By some accounts, there are close to three dozen czars in the Obama administration, managing everything from closing the Guantanamo Bay detention facility to ending the genocide in Darfur.


With Steve Rattner leaving as head of the administration's auto task force, just days after General Motors emerged from bankruptcy, America will get a new auto czar -- former steelworkers union official Ron Bloom.

The White House routinely fends off claims that Obama has named too many czars.

"If there's a marketing czar, I've failed to get his or her memo," White House Press Secretary Robert Gibbs joked.

But what is a czar? No matter what you call them, these officials generally are seen to have special influence on the specific topic to which they are assigned.

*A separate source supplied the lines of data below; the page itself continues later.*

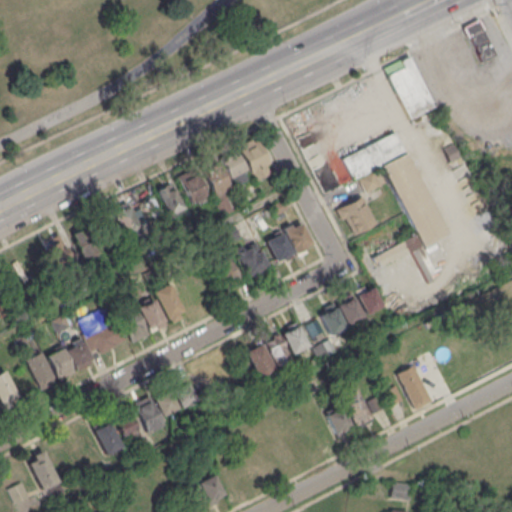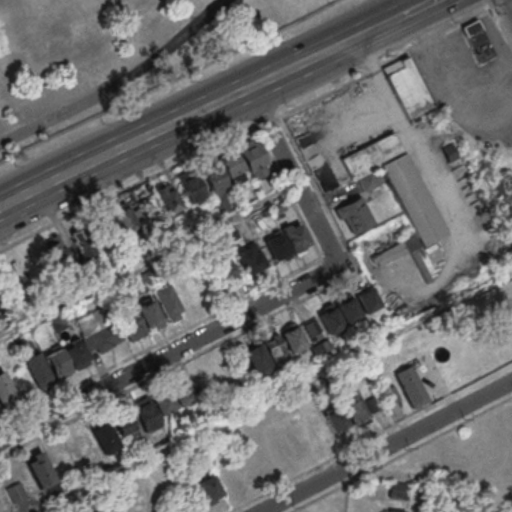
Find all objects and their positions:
road: (509, 3)
road: (406, 11)
road: (367, 30)
building: (477, 39)
building: (477, 41)
park: (121, 59)
road: (119, 84)
building: (407, 87)
building: (407, 88)
road: (174, 125)
building: (447, 151)
building: (252, 159)
building: (231, 169)
building: (233, 172)
building: (211, 177)
building: (369, 179)
building: (367, 182)
building: (396, 182)
building: (188, 186)
building: (191, 187)
building: (396, 191)
building: (166, 198)
building: (168, 199)
building: (222, 205)
building: (276, 207)
building: (354, 215)
building: (354, 215)
building: (122, 219)
building: (228, 232)
building: (295, 237)
building: (286, 243)
building: (79, 245)
building: (276, 247)
building: (248, 257)
building: (57, 259)
road: (148, 259)
building: (249, 260)
building: (223, 269)
building: (224, 273)
building: (149, 276)
building: (133, 287)
building: (114, 293)
building: (365, 299)
building: (166, 302)
road: (256, 308)
building: (346, 310)
building: (348, 311)
building: (149, 314)
building: (150, 314)
building: (329, 320)
building: (57, 322)
building: (57, 324)
building: (130, 324)
building: (100, 337)
building: (291, 339)
building: (18, 342)
building: (321, 348)
building: (274, 350)
building: (76, 353)
building: (272, 353)
building: (70, 356)
building: (256, 359)
building: (57, 363)
building: (37, 370)
building: (411, 386)
building: (411, 386)
building: (5, 389)
building: (5, 392)
building: (179, 392)
building: (389, 394)
building: (390, 395)
building: (373, 402)
building: (162, 403)
building: (374, 403)
building: (350, 405)
building: (160, 406)
building: (353, 406)
building: (144, 415)
building: (335, 420)
building: (336, 420)
building: (122, 424)
building: (102, 437)
building: (104, 438)
road: (386, 446)
building: (192, 456)
building: (37, 470)
building: (40, 473)
building: (207, 488)
building: (209, 490)
building: (399, 490)
building: (399, 491)
building: (15, 492)
building: (84, 506)
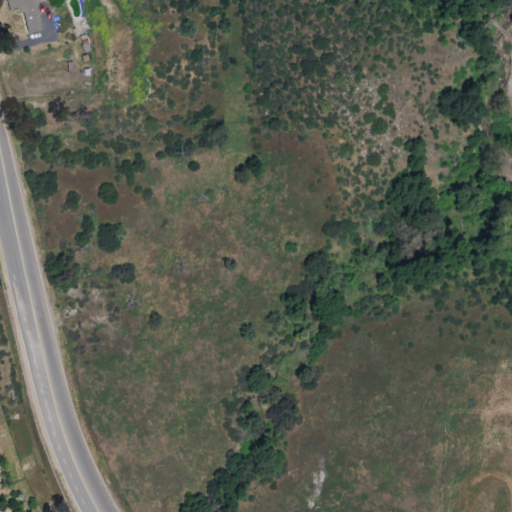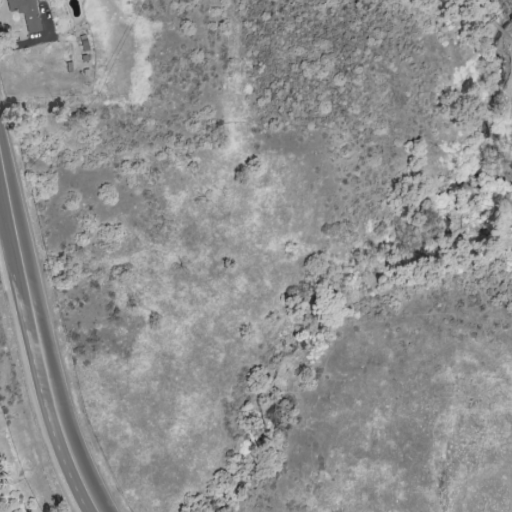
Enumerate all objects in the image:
building: (24, 13)
road: (39, 338)
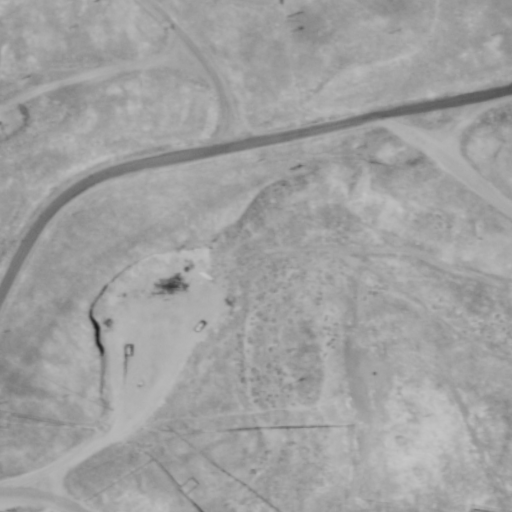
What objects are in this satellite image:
road: (64, 2)
road: (110, 78)
road: (55, 92)
road: (230, 153)
road: (472, 166)
road: (223, 238)
road: (343, 357)
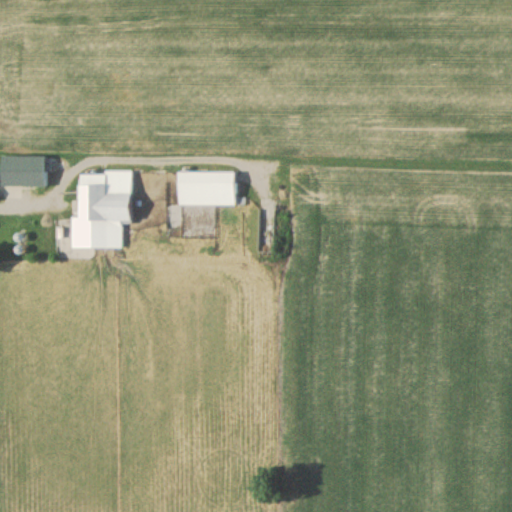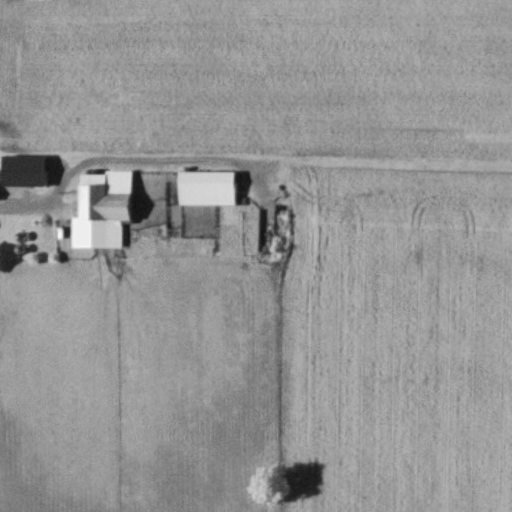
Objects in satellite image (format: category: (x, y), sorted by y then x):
road: (116, 150)
building: (24, 170)
building: (207, 187)
building: (110, 208)
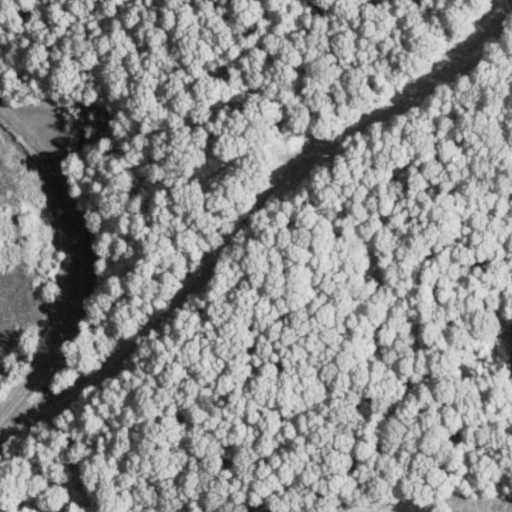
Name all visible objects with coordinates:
landfill: (41, 255)
road: (72, 263)
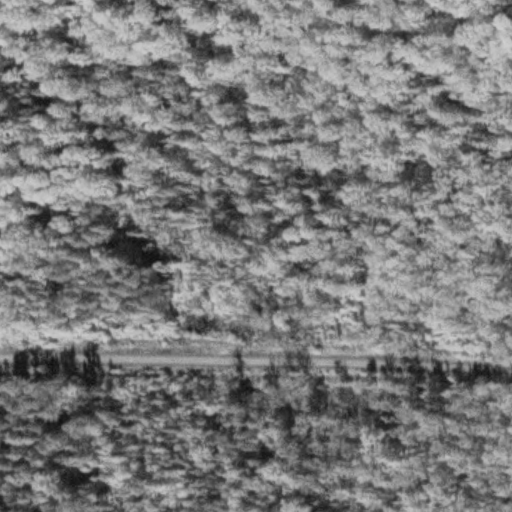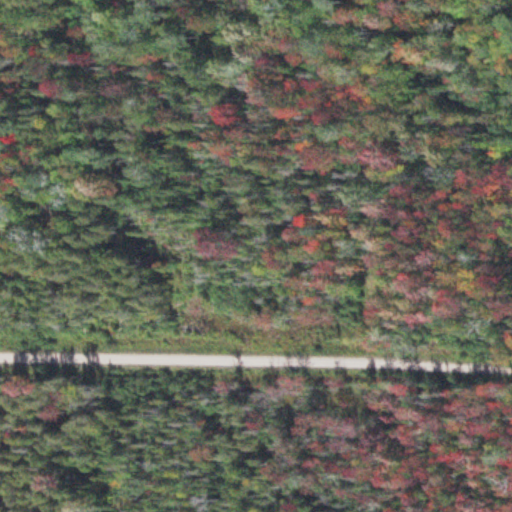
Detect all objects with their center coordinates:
road: (256, 358)
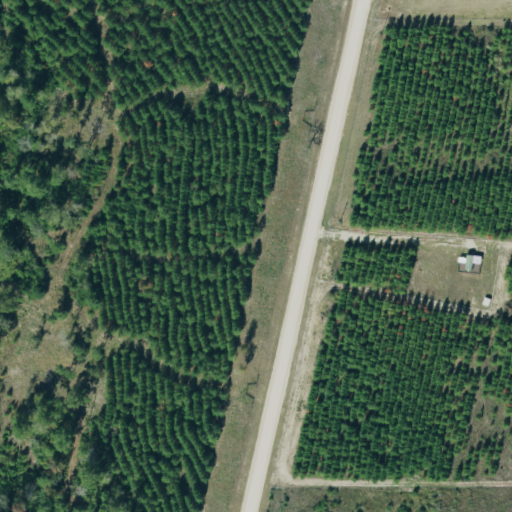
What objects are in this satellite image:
road: (292, 255)
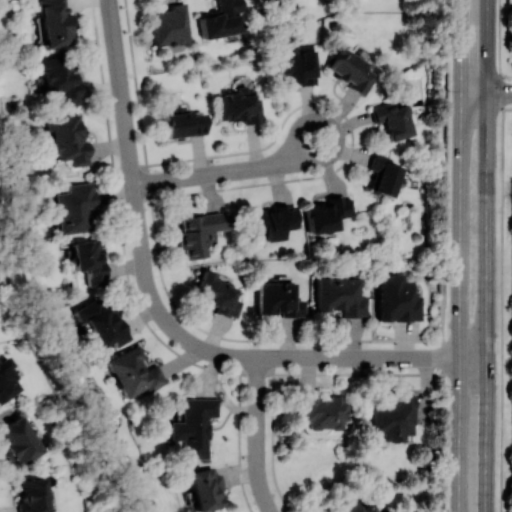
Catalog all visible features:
building: (269, 2)
building: (221, 19)
building: (53, 23)
building: (170, 24)
road: (115, 39)
building: (292, 64)
building: (351, 71)
building: (59, 81)
road: (487, 87)
road: (122, 91)
road: (487, 92)
building: (238, 106)
building: (393, 119)
building: (182, 123)
building: (67, 138)
road: (230, 171)
building: (384, 176)
building: (74, 207)
building: (326, 213)
building: (272, 222)
building: (200, 232)
road: (442, 255)
road: (503, 255)
road: (460, 256)
building: (88, 260)
building: (218, 294)
building: (340, 296)
building: (396, 298)
building: (278, 299)
building: (101, 322)
road: (487, 343)
road: (35, 347)
road: (211, 350)
building: (133, 372)
building: (7, 380)
building: (321, 410)
building: (393, 418)
building: (193, 426)
road: (259, 435)
building: (17, 440)
building: (204, 489)
building: (31, 494)
building: (354, 507)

"A czar supposedly would have accountability for something. That is, they are charged with delivering something specific," said George Washington University professor James Bailey, adding that their authority often crosses Cabinet boundaries.

This is the case with climate czar Carol Browner, whose authority spans the Environmental Protection Agency and Department of Energy.

But such cross-Cabinet posts stand as a testament to government inefficiency, Fortune magazine editor Steve Forbes said.

"It underscores the inefficiency of government that you keep ... having people, hoping that maybe they will get something done that the massive government bureaucracy cannot," he said.

By some definitions, a czar reports directly to the president and does not require Senate confirmation.

Rep. Jack Kingston, R-Ga., likens these officials to part of a parallel government, "one that is outside of the Constitution and the authority of Congress."

There are fewer than a dozen czars in what Kingston calls the "parallel government," but Obama and Vice President Biden are responsible for more than half of them.

In addition to Browner and health care reform czar Nancy-Ann DeParle, presidential executive orders created an urban affairs czar and a chief technology czar this year.

And Biden, while he was in the Senate, sponsored legislation that gave us the drug czar, the science czar and the domestic violence czar.